Dataset entries

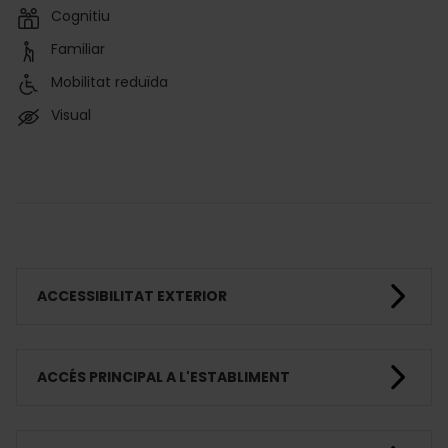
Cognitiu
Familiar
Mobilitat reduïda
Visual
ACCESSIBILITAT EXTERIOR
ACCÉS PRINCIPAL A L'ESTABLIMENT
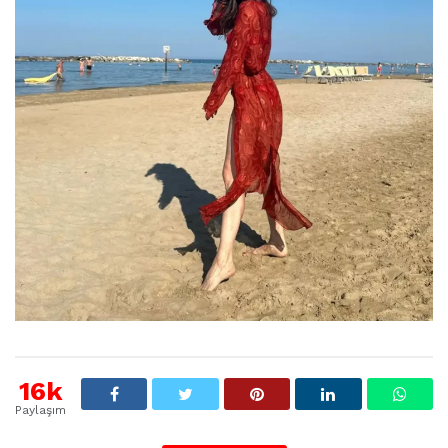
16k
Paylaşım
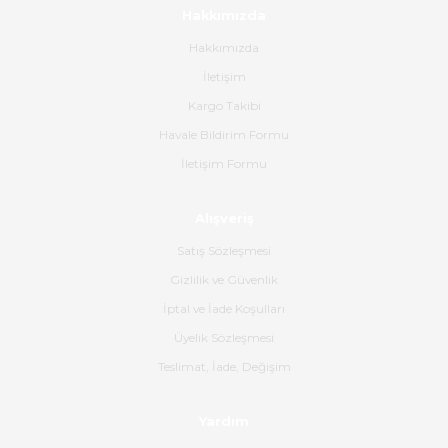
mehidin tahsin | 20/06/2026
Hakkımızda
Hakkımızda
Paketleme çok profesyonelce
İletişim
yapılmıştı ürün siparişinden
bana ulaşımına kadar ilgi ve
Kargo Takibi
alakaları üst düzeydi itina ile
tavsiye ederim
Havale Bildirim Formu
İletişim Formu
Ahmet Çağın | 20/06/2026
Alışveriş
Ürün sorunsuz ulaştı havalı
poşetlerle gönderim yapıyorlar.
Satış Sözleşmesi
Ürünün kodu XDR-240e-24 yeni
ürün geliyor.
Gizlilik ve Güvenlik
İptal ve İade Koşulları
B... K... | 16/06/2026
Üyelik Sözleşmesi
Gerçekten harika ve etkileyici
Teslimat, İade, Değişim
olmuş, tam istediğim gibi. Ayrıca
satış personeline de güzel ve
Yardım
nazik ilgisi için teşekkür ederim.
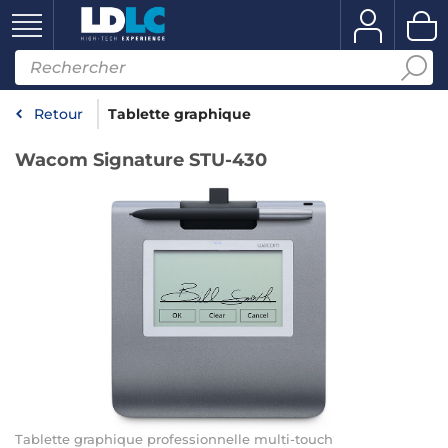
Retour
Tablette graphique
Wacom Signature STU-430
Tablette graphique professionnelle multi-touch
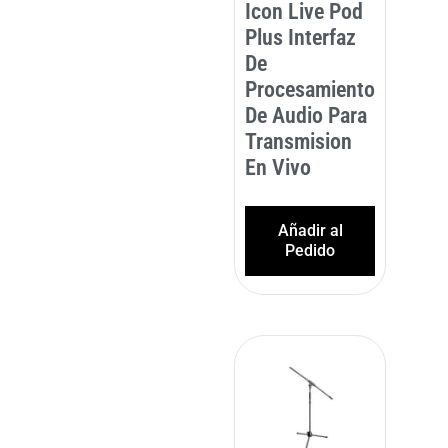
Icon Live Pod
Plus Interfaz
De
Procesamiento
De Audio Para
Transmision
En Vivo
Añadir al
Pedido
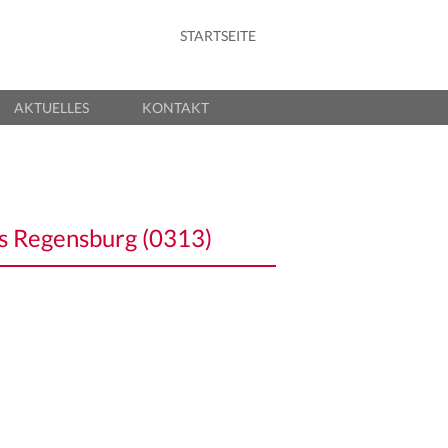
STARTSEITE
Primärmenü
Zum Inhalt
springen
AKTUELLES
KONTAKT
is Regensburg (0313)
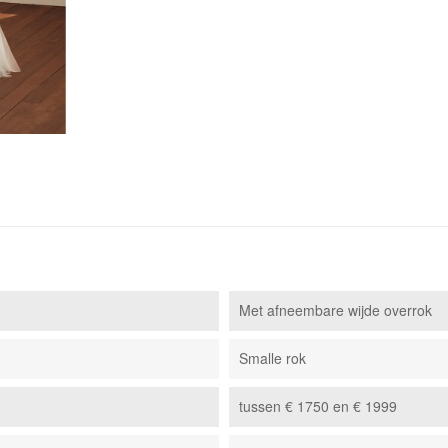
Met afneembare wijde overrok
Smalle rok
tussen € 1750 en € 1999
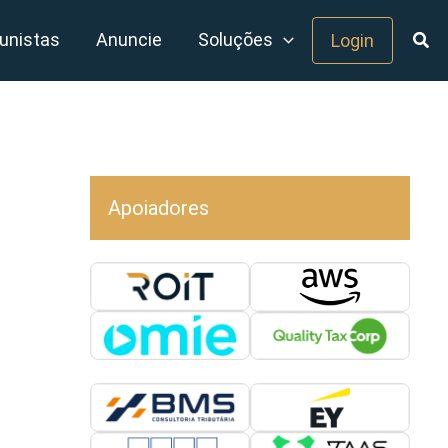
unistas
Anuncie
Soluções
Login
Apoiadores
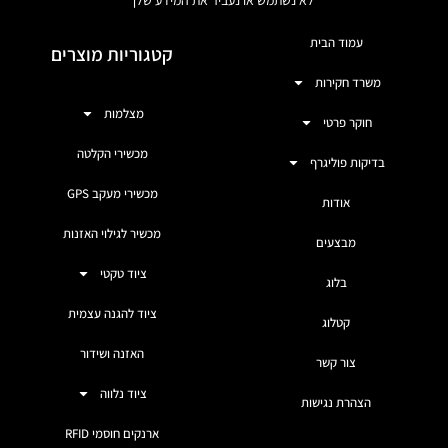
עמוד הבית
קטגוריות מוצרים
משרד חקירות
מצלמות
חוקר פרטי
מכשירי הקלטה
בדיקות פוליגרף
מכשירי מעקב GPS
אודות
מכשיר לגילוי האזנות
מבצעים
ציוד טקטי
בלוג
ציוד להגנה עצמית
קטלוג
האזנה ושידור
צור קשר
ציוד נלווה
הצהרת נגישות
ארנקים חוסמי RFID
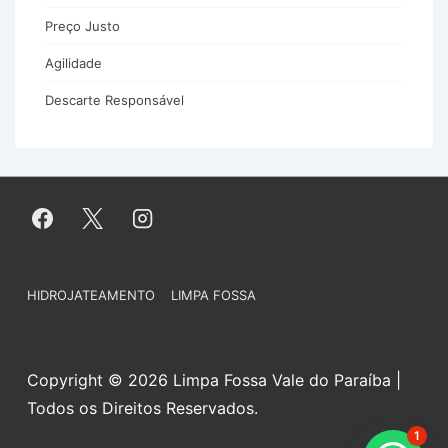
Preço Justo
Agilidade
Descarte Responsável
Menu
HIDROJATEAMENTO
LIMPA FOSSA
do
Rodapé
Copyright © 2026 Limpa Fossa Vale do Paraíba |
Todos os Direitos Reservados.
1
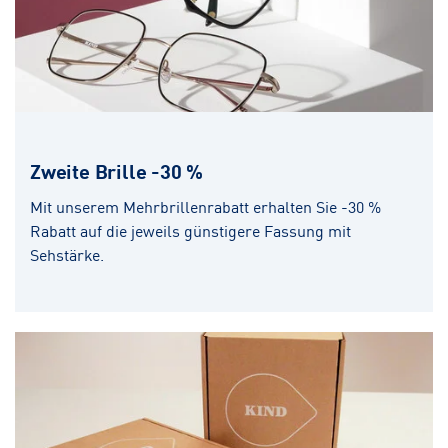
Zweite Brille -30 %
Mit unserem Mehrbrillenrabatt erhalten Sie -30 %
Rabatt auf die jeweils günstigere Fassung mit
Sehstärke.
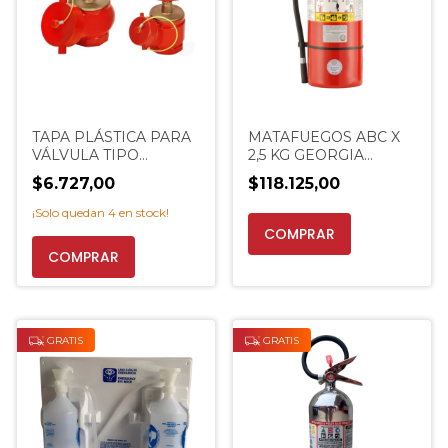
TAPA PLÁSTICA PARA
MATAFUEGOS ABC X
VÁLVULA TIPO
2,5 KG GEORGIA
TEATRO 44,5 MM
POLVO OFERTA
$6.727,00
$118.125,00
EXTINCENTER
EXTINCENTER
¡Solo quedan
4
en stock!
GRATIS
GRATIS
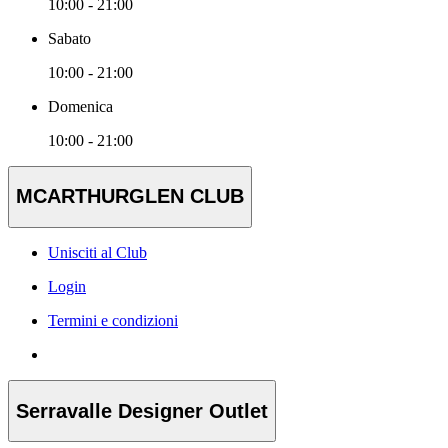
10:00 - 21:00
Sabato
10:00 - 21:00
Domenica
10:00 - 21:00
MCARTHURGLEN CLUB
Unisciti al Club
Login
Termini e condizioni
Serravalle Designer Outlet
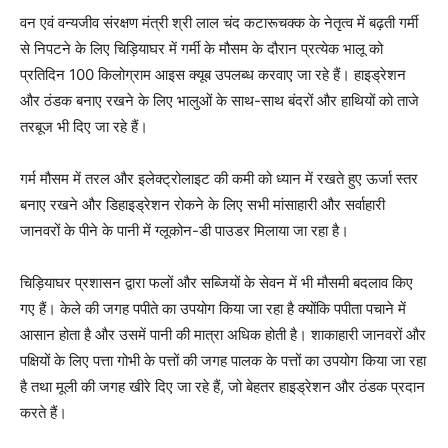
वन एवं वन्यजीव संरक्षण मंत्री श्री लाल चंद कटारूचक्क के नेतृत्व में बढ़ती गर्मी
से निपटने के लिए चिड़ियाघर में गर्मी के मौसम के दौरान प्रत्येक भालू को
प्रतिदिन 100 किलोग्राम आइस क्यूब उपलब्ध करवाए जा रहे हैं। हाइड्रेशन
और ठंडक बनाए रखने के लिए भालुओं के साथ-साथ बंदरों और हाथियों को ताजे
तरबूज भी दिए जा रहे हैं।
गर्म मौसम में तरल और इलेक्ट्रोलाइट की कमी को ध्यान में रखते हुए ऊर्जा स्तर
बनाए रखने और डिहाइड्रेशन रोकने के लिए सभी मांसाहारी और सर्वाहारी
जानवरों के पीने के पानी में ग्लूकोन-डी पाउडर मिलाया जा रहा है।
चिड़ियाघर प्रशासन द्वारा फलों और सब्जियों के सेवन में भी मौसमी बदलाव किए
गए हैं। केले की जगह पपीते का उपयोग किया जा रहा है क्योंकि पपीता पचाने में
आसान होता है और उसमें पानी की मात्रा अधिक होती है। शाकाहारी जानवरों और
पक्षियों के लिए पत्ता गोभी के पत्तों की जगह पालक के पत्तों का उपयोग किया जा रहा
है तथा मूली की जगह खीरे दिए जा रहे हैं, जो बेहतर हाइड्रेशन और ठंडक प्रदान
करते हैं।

Task to complete
Render the listing lines as a Markdown table with the columns "Row" and "Line", beginning with the line that contains "वन एवं वन्यजीव" and continuing through the line that contains "तरबूज भी दिए जा रहे हैं।", both included. Skip any blank lines.

Exercise response
| Row | Line |
|---|---|
| 1 | वन एवं वन्यजीव संरक्षण मंत्री श्री लाल चंद कटारूचक्क के नेतृत्व में बढ़ती गर्मी |
| 2 | से निपटने के लिए चिड़ियाघर में गर्मी के मौसम के दौरान प्रत्येक भालू को |
| 3 | प्रतिदिन 100 किलोग्राम आइस क्यूब उपलब्ध करवाए जा रहे हैं। हाइड्रेशन |
| 4 | और ठंडक बनाए रखने के लिए भालुओं के साथ-साथ बंदरों और हाथियों को ताजे |
| 5 | तरबूज भी दिए जा रहे हैं। |